Konya Tarihi’ni yazıyordum. Bir gün Nüfus Umum Müdürlüğü’ne gittim. Son nüfus sayımına göre Konya nüfusunu ve daha evvelki sayımların broşürlerini istedim. Genel müdür, bir aya kadar bunların bulunup bana gönderileceğini söylüyordu.
Beyefendi, dedim. Osmanlı İmparatorluğu’nun altın çağının herhangi bir köyünün nüfusunu benden isteyiniz; size beş dakikada kendilerinin ve babalarının isimleriyle beraber bulayım!
Otomobiliyle dediğim arşive gittik.
Umum müdür bey, dedelerimizin bu fevkalade mükemmel istatistikleri karşısında donup kalmıştı.
Dedelerimiz her eyaletin, her yirmi beş senede bir umumi tahririni yapmışlar, defterin başına o eyaletin kanunnamelerini yazmışlar. Defterlerin yapraklarının kenarlarına fasılalarla renkli ibrişimler geçirmişler. Mesela kırmızı ibrişim eyalet merkezini, beyazlar da köyleri gösteriyor. Eyalette kaç sancak varsa sarı ibrişimlerden anlaşılır. Hemen sarı ibrişimlerin bulunduğu yerler açılır. Burada her köy ayrı ayrı nüfusuyla, vergileriyle, çiftlikleriyle vesaireleriyle yazılmıştır. İstenilen bilgi kolayca alınır.

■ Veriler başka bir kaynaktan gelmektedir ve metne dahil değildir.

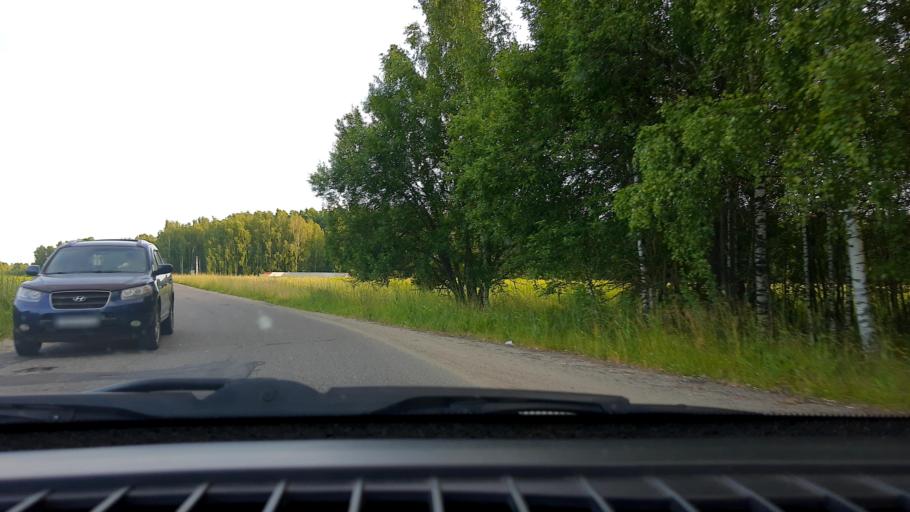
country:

İşte bu defterler Topkapı Sarayı’nda sobada cayır cayır yakılıyordu. Benim ısrarlı neşriyatım üzerine arta kalanlar Arşiv Umum Müdürlüğü’ne getirildi, tasnif edildi. Şimdi bunlar hâlâ yürürlüktedir. Yurttaki herhangi bir sınır ihtilafı bu defterlerle hallediliyor.”
Her paragrafı ibretle dolu olan bu yazıyı Mithat Cemal’in “Topkapı Arşivinde” başlıklı şu şiiriyle bitirelim:
Göğsüm değer üç asra bütün saltanatıyla
Mâziyi dolaştıkça Süleyman’ın atıyla
Gönlüm kadar ummânı bütün şa’şaasıyla
Seller kayıp aktıkça Süleyman paşasıyla
Rûhum dolar; ömrüm dolar orduyla, gemiyle
Fermanlar okundukça Selim’in kalemiyle
Hep sizdedir onlar, aşan oklar, uçan atlar
Ey şemseli kaplar, çürümüş eski kâatlar!